Get really weird. But be prepared for some even weirder consequences.
“If you really wanted to, you could put your hand on theirs,” says Bowden. “That would be a real pattern-interrupt. The top of the hand is very sensitive. There’s no fat between your skin and your bones and the veins. If we’re fighting over some arm space and I put my hand on top of yours, you’re going to withdraw really quickly. It’s going to be very, very odd. Or they’re going to take it as a signal of intimacy. Any of the things that could win this battle obviously have risk of further escalation.” Escalation, of course, meaning anything from fisticuffs to making sweet, sweet lavatory love.
An easy way to avoid this: Be in Boarding Group 1.
If you get to the seat first, you can establish territory. And establishing territory is as simple as browsing Instagram, using the hand of the arm occupying the armrest. “We understand the mobile device as being a personal object of high worth,” says Bowden. “That’s why I can’t just walk over and take your mobile phone. It’s absolutely yours. If I have that in my hand, it’s more likely that it’ll trigger them [to realize], This is my precious, high-value area.”

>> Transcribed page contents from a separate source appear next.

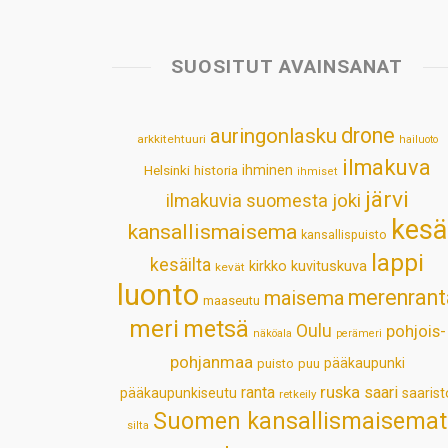
SUOSITUT AVAINSANAT
drone
auringonlasku
arkkitehtuuri
hailuoto
ilmakuva
Helsinki
historia
ihminen
ihmiset
järvi
ilmakuvia suomesta
joki
kesä
kansallismaisema
kansallispuisto
lappi
kesäilta
kirkko
kuvituskuva
kevät
luonto
merenrant
maisema
maaseutu
meri
metsä
Oulu
pohjois-
näköala
perämeri
pohjanmaa
pääkaupunki
puisto
puu
ruska
ranta
saari
pääkaupunkiseutu
saarist
retkeily
Suomen kansallismaisemat
silta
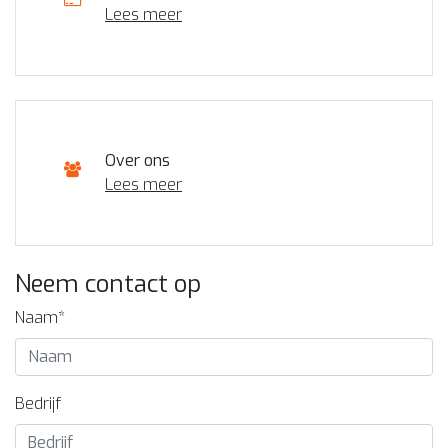
Lees meer
Over ons
Lees meer
Neem contact op
Naam*
Bedrijf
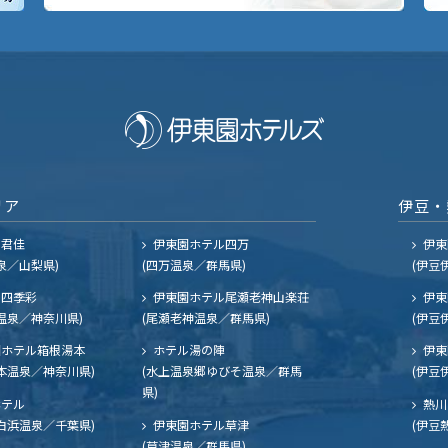
リア
伊豆・
ル君佳
伊東園ホテル四万
伊東
泉／山梨県)
(四万温泉／群馬県)
(伊豆
四季彩
伊東園ホテル尾瀬老神山楽荘
伊東
温泉／神奈川県)
(尾瀬老神温泉／群馬県)
(伊豆
ホテル箱根湯本
ホテル湯の陣
伊東
本温泉／神奈川県)
(水上温泉郷ゆびそ温泉／群馬
(伊豆
県)
ホテル
熱川
白浜温泉／千葉県)
伊東園ホテル草津
(伊豆
(草津温泉／群馬県)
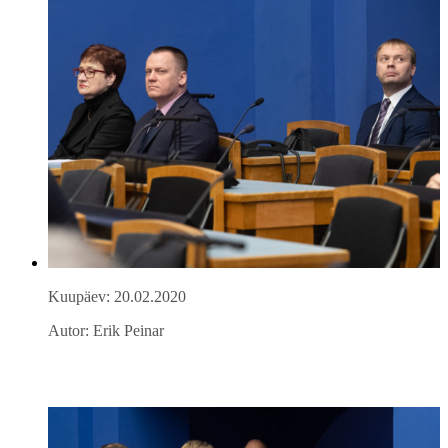
Kuupäev: 20.02.2020
Autor: Erik Peinar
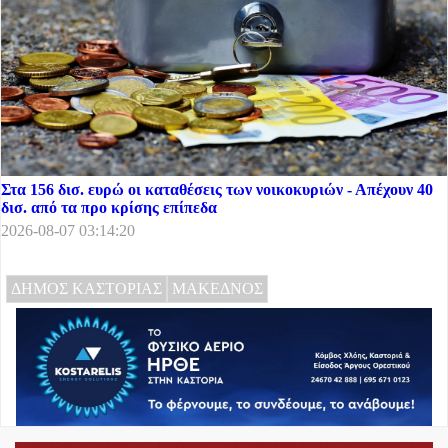
Στα 156 δισ. ευρώ οι καταθέσεις των νοικοκυριών - Απέχουν 40
δισ. από τα προ κρίσης επίπεδα
2026-08-07 03:14:20
ΔΗΜΟΣ ΚΑΣΤΟΡΙΑΣ
ΜΑΚΕΔΝΟΣ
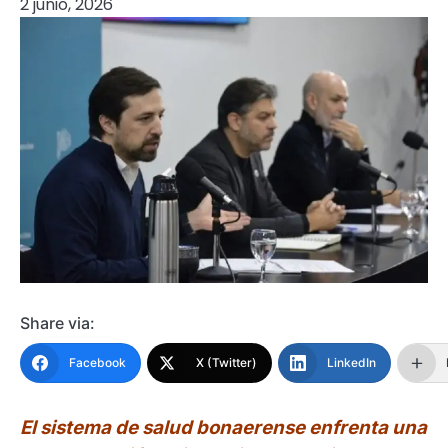
2 junio, 2026
Share via:
Facebook
X (Twitter)
LinkedIn
El sistema de salud bonaerense enfrenta una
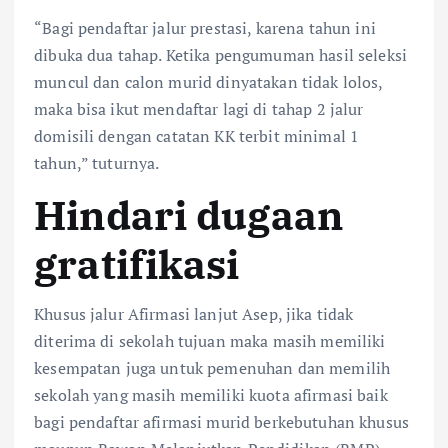
“Bagi pendaftar jalur prestasi, karena tahun ini
dibuka dua tahap. Ketika pengumuman hasil seleksi
muncul dan calon murid dinyatakan tidak lolos,
maka bisa ikut mendaftar lagi di tahap 2 jalur
domisili dengan catatan KK terbit minimal 1
tahun,” tuturnya.
Hindari dugaan
gratifikasi
Khusus jalur Afirmasi lanjut Asep, jika tidak
diterima di sekolah tujuan maka masih memiliki
kesempatan juga untuk pemenuhan dan memilih
sekolah yang masih memiliki kuota afirmasi baik
bagi pendaftar afirmasi murid berkebutuhan khusus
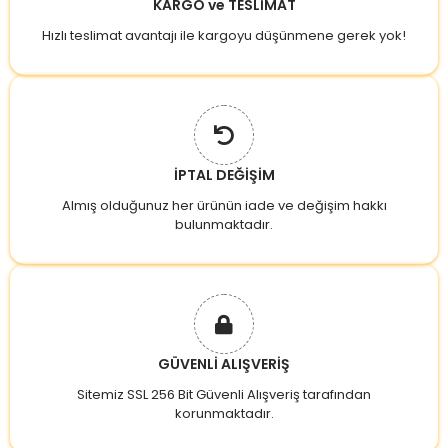
KARGO ve TESLİMAT
Hızlı teslimat avantajı ile kargoyu düşünmene gerek yok!
İPTAL DEĞİŞİM
Almış olduğunuz her ürünün iade ve değişim hakkı
bulunmaktadır.
GÜVENLİ ALIŞVERİŞ
Sitemiz SSL 256 Bit Güvenli Alışveriş tarafından
korunmaktadır.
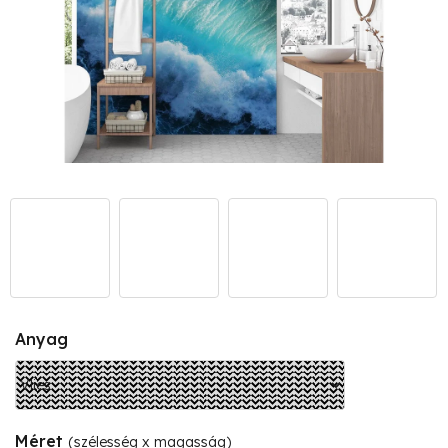
Anyag
Méret
(szélesség x magasság)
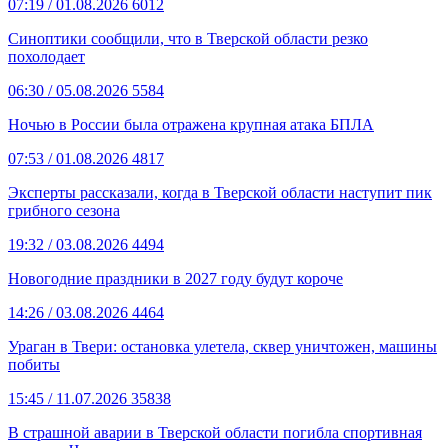
07:19
/ 01.08.2026
6012
Синоптики сообщили, что в Тверской области резко
похолодает
06:30
/ 05.08.2026
5584
Ночью в России была отражена крупная атака БПЛА
07:53
/ 01.08.2026
4817
Эксперты рассказали, когда в Тверской области наступит пик
грибного сезона
19:32
/ 03.08.2026
4494
Новогодние праздники в 2027 году будут короче
14:26
/ 03.08.2026
4464
Ураган в Твери: остановка улетела, сквер уничтожен, машины
побиты
15:45
/ 11.07.2026
35838
В страшной аварии в Тверской области погибла спортивная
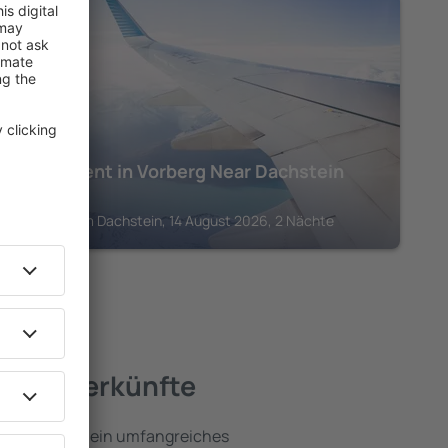
DACHSTEIN
Apartment in Vorberg Near Dachstein
Glacier
Ramsau am Dachstein, 14 August 2026, 2 Nächte
ste Unterkünfte
ein umfassen ein umfangreiches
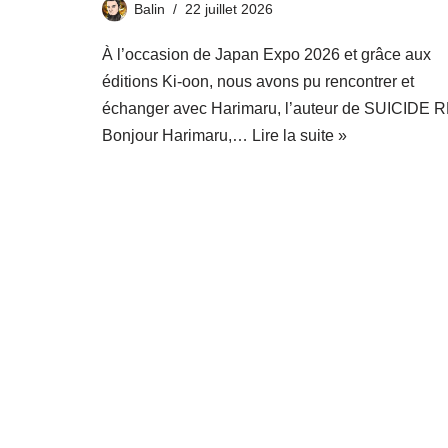
Balin
22 juillet 2026
À l’occasion de Japan Expo 2026 et grâce aux
éditions Ki-oon, nous avons pu rencontrer et
échanger avec Harimaru, l’auteur de SUICIDE 
Bonjour Harimaru,…
Lire la suite »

No matter what you do, hold the line.
“You can’t even acknowledge them socially,” says Bowden. “You have to keep on looking forward. If you turn your eyes and get eye contact, in that proximity, you’re most likely to smile. To show them it’s okay. And [if] they smile back, you might be triggered to try and share. Remember: it’s not a space big enough for sharing. The moment you’ve shared, someone is going to push to win and there has to be a loser.”